It is clear that in the time since the photo-op to announce a state Anchor Grant almost two years ago in front of what was supposed to be the Allegheny Center for the Arts something went terribly wrong.
The former Roberti Building now has a facade of plywood; the contractor engaged to perform the metamorphosis hasn't been paid; the city is demanding money from a downtown organization that has none; and no one seems to be offering any concrete information on how the mess was made.
The taxpayers of Warren deserve to know what happened. The State Department of Community and Economic Development, which gave the city the $500,000 Anchor Grant to get most of the work done, will want to know what happened.
As far as the DCED is concerned, that process has already started. The agency has requested records of how the money was spent as part of a performance audit normal procedure for state and federal grants.
The audit should be completed in the next several weeks.
But that's not enough for the people of Warren, who have been bystanders to the unraveling of the Liberty Street Anchor Project and have only been able to guess what happened. They deserve more from their city government in the way of openness.
The demand for some accounting from the city should not have been lost on city officials long before it was voiced by officers of Warren Main Street during a City Council meeting on Monday.
Mayor Mark Phillips' chilly reply that he would not be "interrogated" in a public meeting concerning the project does not instill confidence that the city will be open and forthcoming with information.
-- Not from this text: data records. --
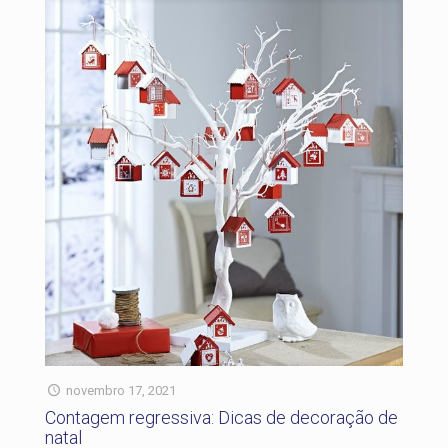
novembro 17, 2021
Contagem regressiva: Dicas de decoração de
natal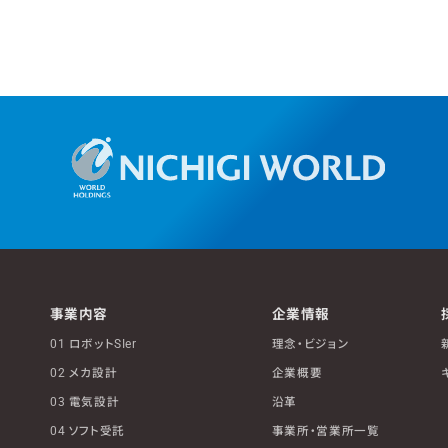
事業内容
企業情報
01 ロボットSIer
理念・ビジョン
02 メカ設計
企業概要
03 電気設計
沿革
04 ソフト受託
事業所・営業所一覧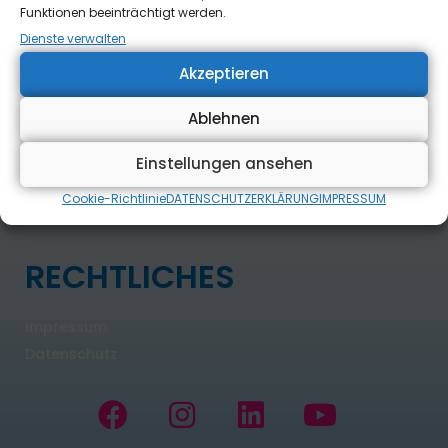
Funktionen beeinträchtigt werden.
Dienste verwalten
Weiterlesen »
Akzeptieren
Ablehnen
Einstellungen ansehen
Cookie-Richtlinie
DATENSCHUTZERKLÄRUNG
IMPRESSUM
RECHTLICHES
Impressum
Datenschutz
F
I
L
Y
a
n
i
o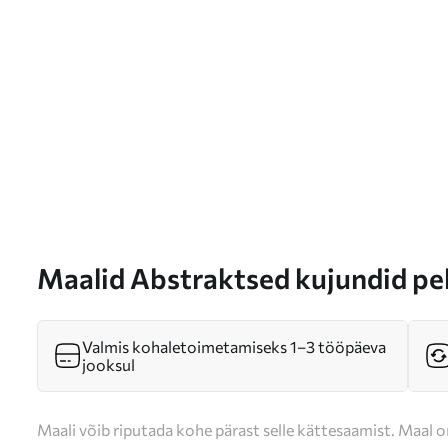
Maalid Abstraktsed kujundid p
s37170
Valmis kohaletoimetamiseks 1–3 tööpäeva
jooksul
Maali võib riputada kohe pärast selle kättesaamist. Maal o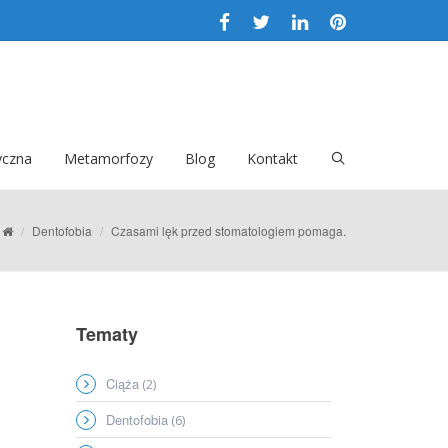
yczna
Metamorfozy
Blog
Kontakt
/
Dentofobia
/
Czasami lęk przed stomatologiem pomaga.
Tematy
Ciąża
(2)
Dentofobia
(6)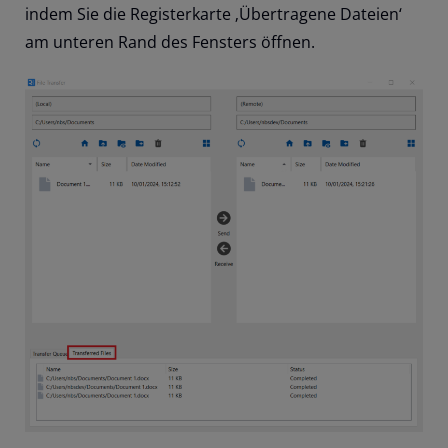
indem Sie die Registerkarte ‚Übertragene Dateien‘
am unteren Rand des Fensters öffnen.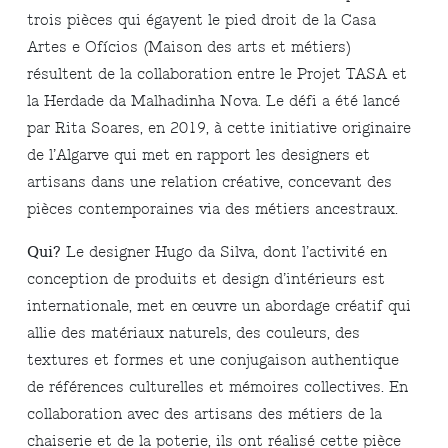
trois pièces qui égayent le pied droit de la Casa
Artes e Ofícios (Maison des arts et métiers)
résultent de la collaboration entre le Projet TASA et
la Herdade da Malhadinha Nova. Le défi a été lancé
par Rita Soares, en 2019, à cette initiative originaire
de l’Algarve qui met en rapport les designers et
artisans dans une relation créative, concevant des
pièces contemporaines via des métiers ancestraux.
Qui?
Le designer Hugo da Silva, dont l’activité en
conception de produits et design d’intérieurs est
internationale, met en œuvre un abordage créatif qui
allie des matériaux naturels, des couleurs, des
textures et formes et une conjugaison authentique
de références culturelles et mémoires collectives. En
collaboration avec des artisans des métiers de la
chaiserie et de la poterie, ils ont réalisé cette pièce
Answering questions from constituents during a meeting doesn't strike us as interrogation, but rather a duty of office.
He insisted that questions be presented to him in writing. Let us offer this piece as one of them.
It didn't have to come to this. The mayor, who served as the president of the board of GRO-Warren for most of the time the ACA project was "underway," could have taken a proactive stance and saved himself an interrogation by telling the story - in detail - many months ago. There has been plenty of time to put together some sort of report, a narrative. That's what the people of Warren deserve.
Instead, unless the mayor has a change of heart, we will have to await the audit and hope that the columns of numbers will reveal what went wrong and who bears the responsibility.